# WRITTEN TASK:
Find each line in the material below that contains the string "trimOffspring", treating uppercase and lowercase as distinct, and copy every such line.

# GIVEN ENTRIES:
::::::

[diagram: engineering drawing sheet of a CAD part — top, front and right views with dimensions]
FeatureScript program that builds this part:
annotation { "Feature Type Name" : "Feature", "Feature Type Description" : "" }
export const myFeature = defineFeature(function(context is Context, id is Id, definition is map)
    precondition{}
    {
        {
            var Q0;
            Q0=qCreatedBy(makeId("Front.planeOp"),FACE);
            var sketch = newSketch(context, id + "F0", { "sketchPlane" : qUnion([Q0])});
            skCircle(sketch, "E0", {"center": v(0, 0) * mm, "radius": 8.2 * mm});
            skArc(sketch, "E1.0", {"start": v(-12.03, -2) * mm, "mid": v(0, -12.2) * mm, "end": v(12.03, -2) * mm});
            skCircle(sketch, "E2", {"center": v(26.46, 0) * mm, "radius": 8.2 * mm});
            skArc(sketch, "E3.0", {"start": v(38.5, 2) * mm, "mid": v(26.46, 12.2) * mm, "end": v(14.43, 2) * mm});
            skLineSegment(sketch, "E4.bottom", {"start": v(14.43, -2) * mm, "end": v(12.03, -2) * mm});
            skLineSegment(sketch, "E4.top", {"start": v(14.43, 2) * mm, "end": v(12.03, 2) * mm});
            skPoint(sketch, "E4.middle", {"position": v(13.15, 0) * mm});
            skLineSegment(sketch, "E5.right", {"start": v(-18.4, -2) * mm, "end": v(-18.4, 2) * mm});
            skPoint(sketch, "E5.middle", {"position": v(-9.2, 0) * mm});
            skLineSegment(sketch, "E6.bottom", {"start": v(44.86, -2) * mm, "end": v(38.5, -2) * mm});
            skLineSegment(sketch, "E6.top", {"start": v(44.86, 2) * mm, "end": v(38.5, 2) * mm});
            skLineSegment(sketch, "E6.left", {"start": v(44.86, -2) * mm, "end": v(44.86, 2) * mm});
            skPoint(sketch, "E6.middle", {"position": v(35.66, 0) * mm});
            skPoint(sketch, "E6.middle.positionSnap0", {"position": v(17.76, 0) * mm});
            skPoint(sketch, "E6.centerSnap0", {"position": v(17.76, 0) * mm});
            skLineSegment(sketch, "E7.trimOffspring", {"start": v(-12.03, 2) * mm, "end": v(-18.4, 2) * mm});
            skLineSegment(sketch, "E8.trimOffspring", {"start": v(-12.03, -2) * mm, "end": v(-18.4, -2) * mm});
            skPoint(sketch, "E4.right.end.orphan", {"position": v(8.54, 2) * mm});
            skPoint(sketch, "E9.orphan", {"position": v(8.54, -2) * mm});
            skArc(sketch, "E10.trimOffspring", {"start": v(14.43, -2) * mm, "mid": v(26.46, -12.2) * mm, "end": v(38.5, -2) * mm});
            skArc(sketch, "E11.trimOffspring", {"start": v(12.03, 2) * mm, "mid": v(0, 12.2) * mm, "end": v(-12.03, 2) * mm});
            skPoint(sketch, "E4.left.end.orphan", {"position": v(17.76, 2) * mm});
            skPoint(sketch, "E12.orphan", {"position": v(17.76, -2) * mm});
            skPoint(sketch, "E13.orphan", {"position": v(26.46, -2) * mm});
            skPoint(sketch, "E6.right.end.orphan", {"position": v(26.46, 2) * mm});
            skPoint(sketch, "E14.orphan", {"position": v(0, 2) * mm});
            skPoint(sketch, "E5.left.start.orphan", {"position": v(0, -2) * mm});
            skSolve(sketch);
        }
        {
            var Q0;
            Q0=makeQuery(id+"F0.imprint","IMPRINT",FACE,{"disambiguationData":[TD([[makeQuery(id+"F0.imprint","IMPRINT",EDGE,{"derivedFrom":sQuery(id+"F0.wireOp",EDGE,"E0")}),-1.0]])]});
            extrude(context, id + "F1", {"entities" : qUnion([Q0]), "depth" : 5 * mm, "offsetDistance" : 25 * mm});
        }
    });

::::::

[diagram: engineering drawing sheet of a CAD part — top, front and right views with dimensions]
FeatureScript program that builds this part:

::::::

# FULL RESPONSE:
            skLineSegment(sketch, "E7.trimOffspring", {"start": v(-12.03, 2) * mm, "end": v(-18.4, 2) * mm});
            skLineSegment(sketch, "E8.trimOffspring", {"start": v(-12.03, -2) * mm, "end": v(-18.4, -2) * mm});
            skArc(sketch, "E10.trimOffspring", {"start": v(14.43, -2) * mm, "mid": v(26.46, -12.2) * mm, "end": v(38.5, -2) * mm});
            skArc(sketch, "E11.trimOffspring", {"start": v(12.03, 2) * mm, "mid": v(0, 12.2) * mm, "end": v(-12.03, 2) * mm});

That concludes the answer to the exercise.